Yes, i have seen that too.
However, the SW scheduler of the NVIDIA driver has its own overhead, and this shows in comparatively recent DX11 games like COD:BLOPS 3 and Witcher 3 where it causes near-max CPU utilization across multiple cores in CPU-limited scenarios.
Yes, i have seen even that.. Though it has to be noted that such near-max CPU utilization is already present there, nV driver just makes it worse in this case.
Incidentally, the RX 480 is faster than the GTX 1060 in Titanfall 2.
*After a minute of checking* Technically correct, but i fail to see relevancy since it is hardly CPU heavy in the first place.
This is also carried over to DX12 where NVIDIA GPUs take a hit regardless of what CPUs are being used.

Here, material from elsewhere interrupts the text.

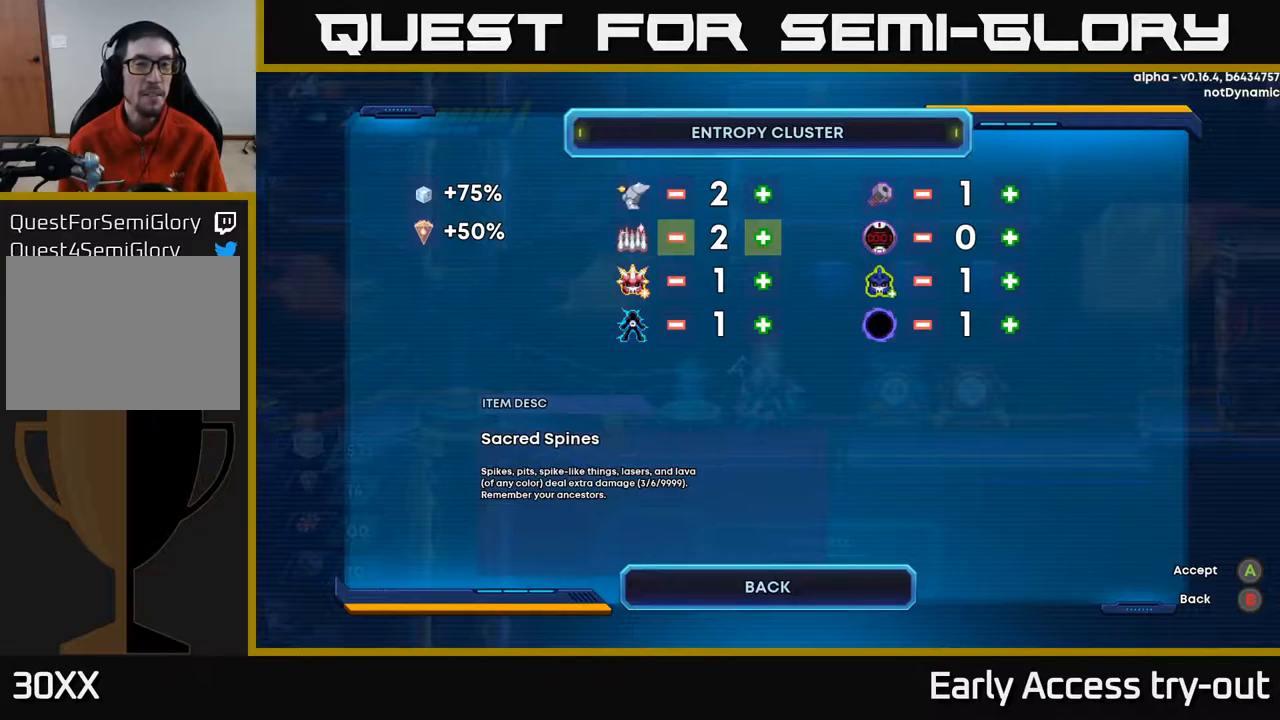
{"buttons": [], "left_stick": "center", "right_stick": "center", "events": [[50, "DPAD_LEFT", "down"], [183, "DPAD_LEFT", "up"], [367, "DPAD_LEFT", "down"], [483, "DPAD_LEFT", "up"]]}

Go on... I mean, AMD GPUs take a hit on regular basis too, but it is a fair statement that nV GPUs do so way more often.
The only way to overcome this, as the video points out, is when developers take their time to code in a way that prevents driver bottlenecks
Yes, it is kind of twisted mirror of GCN Dx11 situation. Make no mistake, i have no issues admitting that nV's approach is flawed too, if that's your point.
examples of this being TW:W and Doom.
Wait, i listened to entire video, but that's one thing i did miss, did he mention it at some point or is that your addition?
This is basically the difference between AMD and NVIDIA software and hardware implementation that the video talks about, and if you claim that it only strengthens your claim that GCN is flawed, I suggest you rewatch it.
It does because when i claimed GCN is flawed i meant the implementation not the very idea. A video highlighting the design flaw of GCN in certain situations is addition i totally did not have in mind, but granted it does more to explaining why badly made games run worse on AMD hardware than i ever hoped to, too bad i have seen it after writing my original post.
This exact reason, for the above, is why you NEED very fast CPU, rather than slightly slower, but with higher number of cores, in most game engines that are today. But brace yourselves. Shader Model 6.0 will change this.
And here i am thinking it is because games are ultimately ALWAYS bound to a single threaded performance, or rather, performance of an event loop thread.